Dr Yovan Mahadeb, endocrinologue :  quatre pesticides décelés ont eu un impact sur des rats de laboratoire

Il est difficile d’établir un lien direct de cause à effet entre la perturbation des hormones et les pesticides sur l’être humain. C’est du moins ce qu’indique le Dr Yovan Mahadeb, endocrinologue du secteur public, affecté à la région de Flacq.

Cela ne l’empêche pas pour autant d’être formel : les pesticides peuvent avoir un impact sur les systèmes neurologique et reproductif. «Les perturbateurs endocriniens influent sur le développement de certains organes, notamment reproductifs. Cela a surtout été prouvé chez l’animal.»

D’ailleurs, quatre des pesticides retrouvés dans les légumes, fruits et autres produits analysés par Quantilab Ltd ont eu un impact sur des rats de laboratoire. À titre d’exemple, les rongeurs qui avaient consommé de l’hexaconazole, trouvé en excès dans l’échantillonnage de laitues (item 1), présentaient une malformation de la thyroïde.

Ceux qui avaient absorbé de l’Hexaconazole, sous forme de cocktail avec le Profenofos, présent en surdose dans les petits piments (item 7) et les carottes (item 6), présentaient des anomalies aux testicules et dans leur production de spermatozoïdes. Le Diuron, excédentaire dans l’échantillon d’ananas (item 15), a montré un effet cancérigène sur la vessie et les reins de ces rongeurs.

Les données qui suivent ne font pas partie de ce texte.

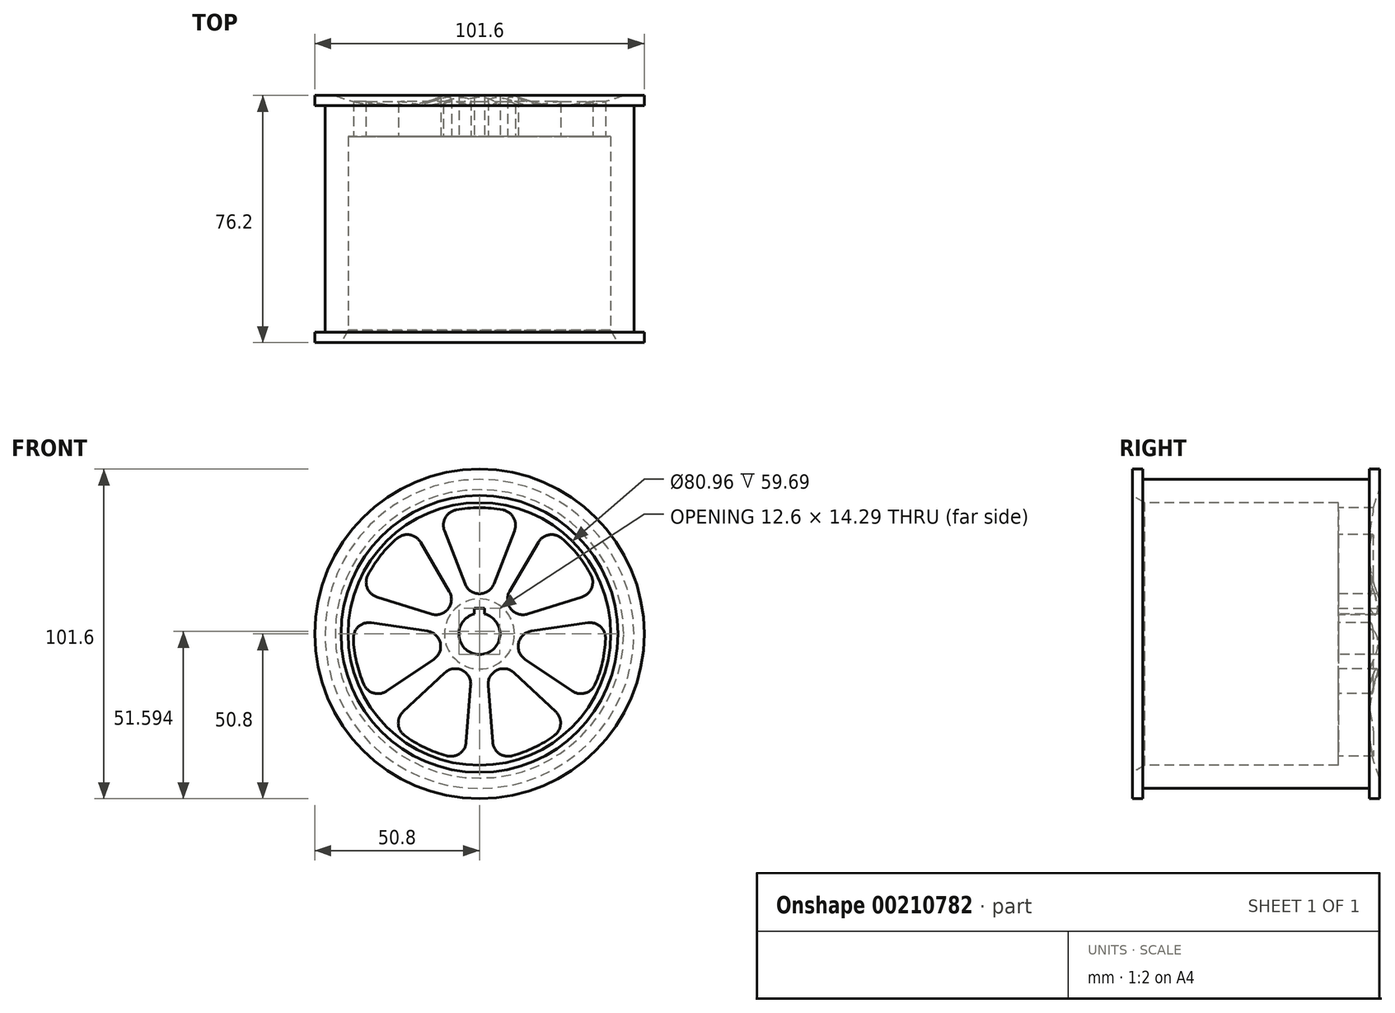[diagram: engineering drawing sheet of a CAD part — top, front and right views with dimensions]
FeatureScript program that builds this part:
annotation { "Feature Type Name" : "Feature", "Feature Type Description" : "" }
export const myFeature = defineFeature(function(context is Context, id is Id, definition is map)
    precondition{}
    {
        {
            var Q0;
            Q0=qCreatedBy(makeId("Right.planeOp"),FACE);
            var sketch = newSketch(context, id + "F0", { "sketchPlane" : qUnion([Q0])});
            skLineSegment(sketch, "E0.bottom", {"start": v(-38.1, 40.48) * mm, "end": v(25.4, 40.48) * mm});
            skLineSegment(sketch, "E0.top", {"start": v(-38.1, 50.8) * mm, "end": v(38.1, 50.8) * mm, "construction": true});
            skLineSegment(sketch, "E0.left", {"start": v(-38.1, 40.48) * mm, "end": v(-38.1, 50.8) * mm});
            skLineSegment(sketch, "E1", {"start": v(-75.27, 0) * mm, "end": v(76.28, 0) * mm, "construction": true});
            skLineSegment(sketch, "E2", {"start": v(-34.93, 50.8) * mm, "end": v(-34.93, 47.62) * mm});
            skLineSegment(sketch, "E3", {"start": v(-34.93, 47.62) * mm, "end": v(34.93, 47.62) * mm});
            skLineSegment(sketch, "E4", {"start": v(34.93, 47.62) * mm, "end": v(34.93, 50.8) * mm});
            skLineSegment(sketch, "E5", {"start": v(34.93, 50.8) * mm, "end": v(38.1, 50.8) * mm});
            skLineSegment(sketch, "E6", {"start": v(-38.1, 50.8) * mm, "end": v(-34.93, 50.8) * mm});
            skLineSegment(sketch, "E7", {"start": v(25.4, 40.48) * mm, "end": v(25.4, 6.35) * mm});
            skLineSegment(sketch, "E8", {"start": v(25.4, 6.35) * mm, "end": v(38.1, 6.35) * mm});
            skLineSegment(sketch, "E9", {"start": v(38.1, 50.8) * mm, "end": v(38.1, 6.35) * mm});
            skSolve(sketch);
        }
        {
            var Q0;
            Q0 = qSketchRegion(id + "F0", true);
            var Q1;
            Q1=sQuery(id+"F0.wireOp",EDGE,"E1");
            revolve(context, id + "F1", {"entities" : qUnion([Q0]), "axis" : qUnion([Q1]), "revolveType" : RevolveType.FULL});
        }
        {
            var Q0;
            Q0=makeQuery(id+"F1.opRevolve","SWEPT_FACE",FACE,{"disambiguationData":[OSD([sQuery(id+"F0.wireOp",EDGE,"E9")])]});
            var sketch = newSketch(context, id + "F2", { "sketchPlane" : qUnion([Q0])});
            skLineSegment(sketch, "E10.bottom", {"start": v(-1.59, 7.94) * mm, "end": v(1.59, 7.94) * mm});
            skLineSegment(sketch, "E10.top", {"start": v(-1.59, 4.76) * mm, "end": v(1.59, 4.76) * mm});
            skLineSegment(sketch, "E10.left", {"start": v(-1.59, 7.94) * mm, "end": v(-1.59, 4.76) * mm});
            skLineSegment(sketch, "E10.right", {"start": v(1.59, 7.94) * mm, "end": v(1.59, 4.76) * mm});
            skLineSegment(sketch, "E11", {"start": v(-1.59, 7.94) * mm, "end": v(1.59, 4.76) * mm, "construction": true});
            skPoint(sketch, "E12", {"position": v(0, 6.35) * mm});
            skSolve(sketch);
        }
        {
            var Q0;
            Q0 = qSketchRegion(id + "F2", true);
            extrude(context, id + "F3", {"entities" : qUnion([Q0]), "operationType" : NewBodyOperationType.REMOVE, "endBound" : BoundingType.UP_TO_NEXT, "oppositeDirection" : true, "depth" : 25.4 * mm});
        }
        {
            var Q0;
            Q0=qCreatedBy(makeId("Right.planeOp"),FACE);
            var sketch = newSketch(context, id + "F4", { "sketchPlane" : qUnion([Q0])});
            skLineSegment(sketch, "E13", {"start": v(-46.97, 0) * mm, "end": v(51.22, 0) * mm, "construction": true});
            skLineSegment(sketch, "E14.0", {"start": v(38.1, 0) * mm, "end": v(38.1, 50.8) * mm, "construction": true});
            skPoint(sketch, "E15.orphan", {"position": v(38.1, -50.8) * mm});
            skPoint(sketch, "E16", {"position": v(38.1, 44.45) * mm});
            skPoint(sketch, "E17", {"position": v(38.1, 10.8) * mm});
            skArc(sketch, "E18", {"start": v(38.1, 44.45) * mm, "mid": v(34.8, 27.62) * mm, "end": v(38.1, 10.8) * mm});
            skLineSegment(sketch, "E19", {"start": v(38.1, 44.45) * mm, "end": v(38.1, 10.8) * mm});
            skSolve(sketch);
        }
        {
            var Q0;
            Q0 = qSketchRegion(id + "F4", true);
            var Q1;
            Q1=sQuery(id+"F4.wireOp",EDGE,"E13");
            revolve(context, id + "F5", {"operationType" : NewBodyOperationType.REMOVE, "entities" : qUnion([Q0]), "axis" : qUnion([Q1]), "revolveType" : RevolveType.FULL, "oppositeDirection" : true});
        }
        {
            var Q0;
            Q0=makeQuery(id+"F1.opRevolve","SWEPT_FACE",FACE,{"disambiguationData":[OSD([sQuery(id+"F0.wireOp",EDGE,"E7")])]});
            var sketch = newSketch(context, id + "F6", { "sketchPlane" : qUnion([Q0])});
            skCircle(sketch, "E20.0", {"center": v(0, 0) * mm, "radius": 10.8 * mm, "construction": true});
            skCircle(sketch, "E21.0", {"center": v(0, 0) * mm, "radius": 40.48 * mm, "construction": true});
            skCircle(sketch, "E22", {"center": v(0, 0) * mm, "radius": 12.38 * mm, "construction": true});
            skArc(sketch, "E23", {"start": v(7.24, 38.21) * mm, "mid": v(0, 38.9) * mm, "end": v(-7.24, 38.21) * mm});
            skLineSegment(sketch, "E24", {"start": v(0, 0) * mm, "end": v(0, 54.52) * mm, "construction": true});
            skLineSegment(sketch, "E25", {"start": v(-6.35, 33.54) * mm, "end": v(6.35, 33.54) * mm, "construction": true});
            skPoint(sketch, "E26", {"position": v(0, 33.54) * mm});
            skArc(sketch, "E27", {"start": v(10.8, 31.81) * mm, "mid": v(10.51, 35.85) * mm, "end": v(7.24, 38.21) * mm});
            skArc(sketch, "E28", {"start": v(-7.24, 38.21) * mm, "mid": v(-10.51, 35.85) * mm, "end": v(-10.8, 31.81) * mm});
            skArc(sketch, "E29", {"start": v(-4.44, 15.42) * mm, "mid": v(0, 12.38) * mm, "end": v(4.44, 15.42) * mm});
            skLineSegment(sketch, "E30", {"start": v(-10.8, 31.81) * mm, "end": v(-4.44, 15.42) * mm});
            skLineSegment(sketch, "E31", {"start": v(4.44, 15.42) * mm, "end": v(10.8, 31.81) * mm});
            skArc(sketch, "E32.1.0", {"start": v(-14.83, 6.15) * mm, "mid": v(-9.68, 7.72) * mm, "end": v(-9.3, 13.09) * mm});
            skLineSegment(sketch, "E32.1.1", {"start": v(-9.3, 13.09) * mm, "end": v(-18.15, 28.27) * mm});
            skLineSegment(sketch, "E32.1.2", {"start": v(-31.6, 11.4) * mm, "end": v(-14.83, 6.15) * mm});
            skArc(sketch, "E32.1.3", {"start": v(-34.39, 18.17) * mm, "mid": v(-34.58, 14.13) * mm, "end": v(-31.6, 11.4) * mm});
            skArc(sketch, "E32.1.4", {"start": v(-25.37, 29.48) * mm, "mid": v(-30.4, 24.25) * mm, "end": v(-34.39, 18.17) * mm});
            skArc(sketch, "E32.1.5", {"start": v(-18.15, 28.27) * mm, "mid": v(-21.47, 30.57) * mm, "end": v(-25.37, 29.48) * mm});
            skArc(sketch, "E32.2.0", {"start": v(-14.05, -7.76) * mm, "mid": v(-12.07, -2.76) * mm, "end": v(-16.03, 0.9) * mm});
            skLineSegment(sketch, "E32.2.1", {"start": v(-16.03, 0.9) * mm, "end": v(-33.42, 3.44) * mm});
            skLineSegment(sketch, "E32.2.2", {"start": v(-28.62, -17.6) * mm, "end": v(-14.05, -7.76) * mm});
            skArc(sketch, "E32.2.3", {"start": v(-35.65, -15.56) * mm, "mid": v(-32.6, -18.23) * mm, "end": v(-28.62, -17.6) * mm});
            skArc(sketch, "E32.2.4", {"start": v(-38.87, -1.45) * mm, "mid": v(-37.92, -8.65) * mm, "end": v(-35.65, -15.56) * mm});
            skArc(sketch, "E32.2.5", {"start": v(-33.42, 3.44) * mm, "mid": v(-37.29, 2.27) * mm, "end": v(-38.87, -1.45) * mm});
            skArc(sketch, "E32.3.0", {"start": v(-2.7, -15.82) * mm, "mid": v(-5.37, -11.16) * mm, "end": v(-10.7, -11.97) * mm});
            skLineSegment(sketch, "E32.3.1", {"start": v(-10.7, -11.97) * mm, "end": v(-23.53, -23.98) * mm});
            skLineSegment(sketch, "E32.3.2", {"start": v(-4.08, -33.35) * mm, "end": v(-2.7, -15.82) * mm});
            skArc(sketch, "E32.3.3", {"start": v(-10.06, -37.57) * mm, "mid": v(-6.08, -36.86) * mm, "end": v(-4.08, -33.35) * mm});
            skArc(sketch, "E32.3.4", {"start": v(-23.1, -31.3) * mm, "mid": v(-16.88, -35.04) * mm, "end": v(-10.06, -37.57) * mm});
            skArc(sketch, "E32.3.5", {"start": v(-23.53, -23.98) * mm, "mid": v(-25.03, -27.74) * mm, "end": v(-23.1, -31.3) * mm});
            skArc(sketch, "E32.4.0", {"start": v(10.7, -11.97) * mm, "mid": v(5.37, -11.16) * mm, "end": v(2.7, -15.82) * mm});
            skLineSegment(sketch, "E32.4.1", {"start": v(2.7, -15.82) * mm, "end": v(4.08, -33.35) * mm});
            skLineSegment(sketch, "E32.4.2", {"start": v(23.53, -23.98) * mm, "end": v(10.7, -11.97) * mm});
            skArc(sketch, "E32.4.3", {"start": v(23.1, -31.3) * mm, "mid": v(25.03, -27.74) * mm, "end": v(23.53, -23.98) * mm});
            skArc(sketch, "E32.4.4", {"start": v(10.06, -37.57) * mm, "mid": v(16.88, -35.04) * mm, "end": v(23.1, -31.3) * mm});
            skArc(sketch, "E32.4.5", {"start": v(4.08, -33.35) * mm, "mid": v(6.08, -36.86) * mm, "end": v(10.06, -37.57) * mm});
            skArc(sketch, "E32.5.0", {"start": v(16.03, 0.9) * mm, "mid": v(12.07, -2.76) * mm, "end": v(14.05, -7.76) * mm});
            skLineSegment(sketch, "E32.5.1", {"start": v(14.05, -7.76) * mm, "end": v(28.62, -17.6) * mm});
            skLineSegment(sketch, "E32.5.2", {"start": v(33.42, 3.44) * mm, "end": v(16.03, 0.9) * mm});
            skArc(sketch, "E32.5.3", {"start": v(38.87, -1.45) * mm, "mid": v(37.29, 2.27) * mm, "end": v(33.42, 3.44) * mm});
            skArc(sketch, "E32.5.4", {"start": v(35.65, -15.56) * mm, "mid": v(37.92, -8.65) * mm, "end": v(38.87, -1.45) * mm});
            skArc(sketch, "E32.5.5", {"start": v(28.62, -17.6) * mm, "mid": v(32.6, -18.23) * mm, "end": v(35.65, -15.56) * mm});
            skArc(sketch, "E32.6.0", {"start": v(9.3, 13.09) * mm, "mid": v(9.68, 7.72) * mm, "end": v(14.83, 6.15) * mm});
            skLineSegment(sketch, "E32.6.1", {"start": v(14.83, 6.15) * mm, "end": v(31.6, 11.4) * mm});
            skLineSegment(sketch, "E32.6.2", {"start": v(18.15, 28.27) * mm, "end": v(9.3, 13.09) * mm});
            skArc(sketch, "E32.6.3", {"start": v(25.37, 29.48) * mm, "mid": v(21.47, 30.57) * mm, "end": v(18.15, 28.27) * mm});
            skArc(sketch, "E32.6.4", {"start": v(34.39, 18.17) * mm, "mid": v(30.4, 24.25) * mm, "end": v(25.37, 29.48) * mm});
            skArc(sketch, "E32.6.5", {"start": v(31.6, 11.4) * mm, "mid": v(34.58, 14.13) * mm, "end": v(34.39, 18.17) * mm});
            skSolve(sketch);
        }
        {
            var Q0;
            Q0 = qSketchRegion(id + "F6", true);
            extrude(context, id + "F7", {"entities" : qUnion([Q0]), "operationType" : NewBodyOperationType.REMOVE, "endBound" : BoundingType.UP_TO_NEXT, "oppositeDirection" : true, "depth" : 25.4 * mm});
        }
        {
            var Q0;
            Q0=makeQuery(id+"F1.opRevolve","SWEPT_EDGE",EDGE,{"disambiguationData":[OSD([sQuery(id+"F0.wireOp",EDGE,"E0.bottom"),sQuery(id+"F0.wireOp",EDGE,"E0.left")])]});
            chamfer(context, id + "F8", {"entities" : qUnion([Q0]), "chamferType" : ChamferType.OFFSET_ANGLE, "width" : 3.8 * mm, "oppositeDirection" : false, "angle" : 30 * degree, "tangentPropagation" : true});
        }
    });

Autant le lien de cause à effet est direct chez ces animaux, chez l’être humain, il est plus difficile à établir. Et ce, bien que des études épidémiologiques aient révélé que dans certaines familles agricoles brésiliennes, il y a une tendance de naissances de bébés ayant un poids inférieur à celui d’autres nourrissons. Chez les femmes présentant un cancer du sein influencé par les hormones, on a trouvé un taux anormalement élevé de pesticides. Tout comme une étude danoise a démontré que le quotient intellectuel des enfants nés de femmes enceintes dont les urines contenaient un taux élevé de pesticides était plus bas que les autres enfants nés de femmes dont l’urine n’avait pas une trace de pesticide.

«Le tout est de savoir si les mêmes doses ingérées par les rats de laboratoire auront le même effet sur l’Homme.» Chez l’être humain, souligne le spécialiste, il y a des périodes de vulnérabilité comme la période foetale, la petite enfance et la puberté. Dans sa pratique de la médecine, il affirme avoir noté un retard dans la puberté chez les garçons mauriciens, c’est-à dire qu’ils présentent des caractères sexuels secondaires vers 14-15 ans au lieu de 11-12 ans.

Or, dit-il, on ne peut pas établir de lien de cause à effet avec les pesticides. Y aurait-il alors un effet anti-androgène induit par des pesticides retrouvés dans les aliments ? «Difficile à dire. Il faudrait plusieurs études rigoureuses pour le prouver et surtout pour établir un lien de cause à effet sans équivoque.»